The trend for families to use mediation rather than litigating is very likely to continue. Litigation that runs on for many years is costly both emotionally and financially, and given that the courts seem increasingly prepared to publish the names and many of the private details of families involved in financial litigation, some families are also very attracted by the complete confidentiality offered by mediation.

However, both families and mediators need to be careful about the pull of mediation in the context of a struggling family justice system. An impulse to mediate born solely of frustration and fear of the alternative has some serious drawbacks. When it works, mediation is quicker and less expensive than the alternatives, and it is usually worth trying mediation where that can be done safely. But families trying to mediate need to commit to having a real conversation, fully aware that unless they can find a way to work together as equal participants, nothing useful is going to emerge.


How do you respond to the perception that agreeing to mediate is somehow ‘weak’ or seen as a form of capitulation?

Oh, the power of language! Mediation does usually involves compromise – which is a much more relevant and responsible word than capitulation in this context – and many are quick to reject the idea of compromise, which is indeed associated with ‘weakness’ and mutual dissatisfaction. But I would argue that almost everyone I know compromises every day, both at work and in their personal lives – and that such compromise is essential in order to lead a fulfilled, productive and happy life.

The concept of legal ‘justice’ can be very unhelpful to people going through family breakdown because, for many, the idea of court implies a ‘winner’ and a ‘loser’. As you know, that is simply not what happens in reality. The court’s job is to find a ‘just’ resolution to a specific issue and family court decisions are themselves usually a compromise.

People who go through divorce and separation hoping to ‘defeat’ the other person are likely to be disappointed, whether they try mediation or not.


What advice do you have for couples considering, or going through, a divorce?

Take it one step at a time – do not try to tackle everything at once. Start by thinking about who is going to provide you with the support you need. Many people need a trusted professional – a family mediator, specialist family lawyer, therapist or divorce coach. Most people also need a personal network of people who care about and will support them in other ways.
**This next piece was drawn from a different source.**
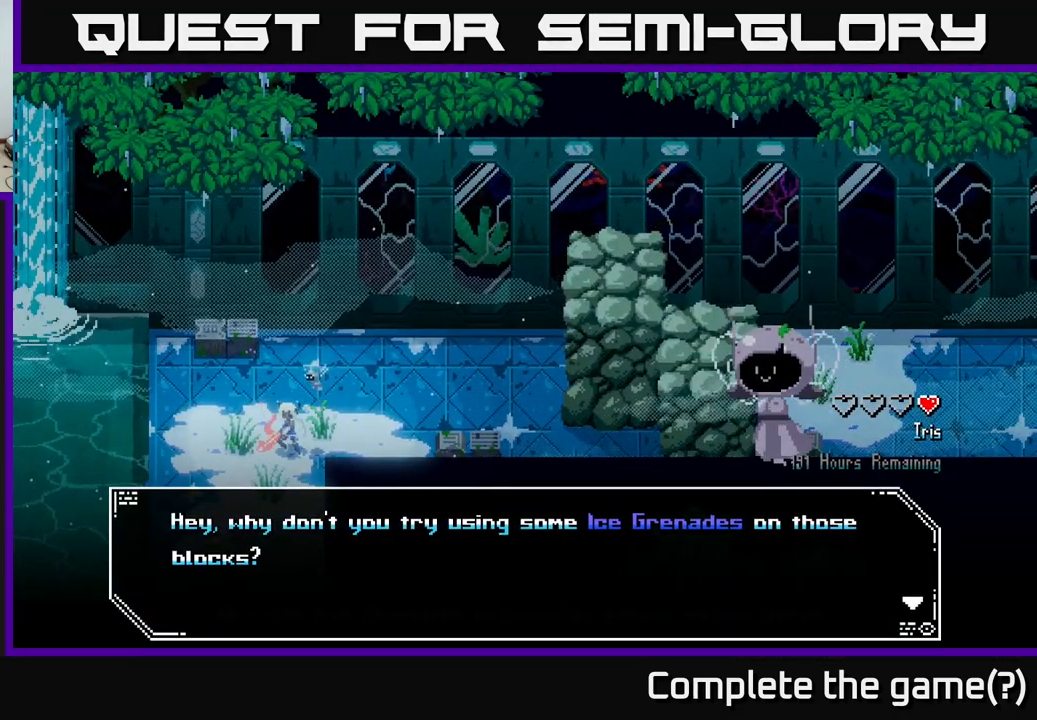
{"buttons": [], "left_stick": "center", "right_stick": "center", "events": []}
Give yourself time and space to learn about and consider your options, with advice from professionals and support from your personal network. Once you have thought about what the main issues are for your family, decide how you personally want to tackle them. Don’t reject any approach to resolving an issue until you have talked it through. Mediation will not necessarily be the right way forward for your family, but if you decide not to try it, make sure you know why you think it is not right for you.

Be prepared to think flexibly and be open to ideas. Once you have the image of the future you want in your head, focus as much as you can on how best to make it happen. That often means putting up with something you do not like now (the cost) in exchange for what you want to achieve (the change).

Finally, do your best to be as kind as you can be – to yourself, your children and your ex-partner, even in the face of unkindness. Kindness is not a form of weakness, it is one of the most powerful tools anyone ever uses. Aim to be the person you would like to be – and perhaps even more importantly, the person you would like your children to be.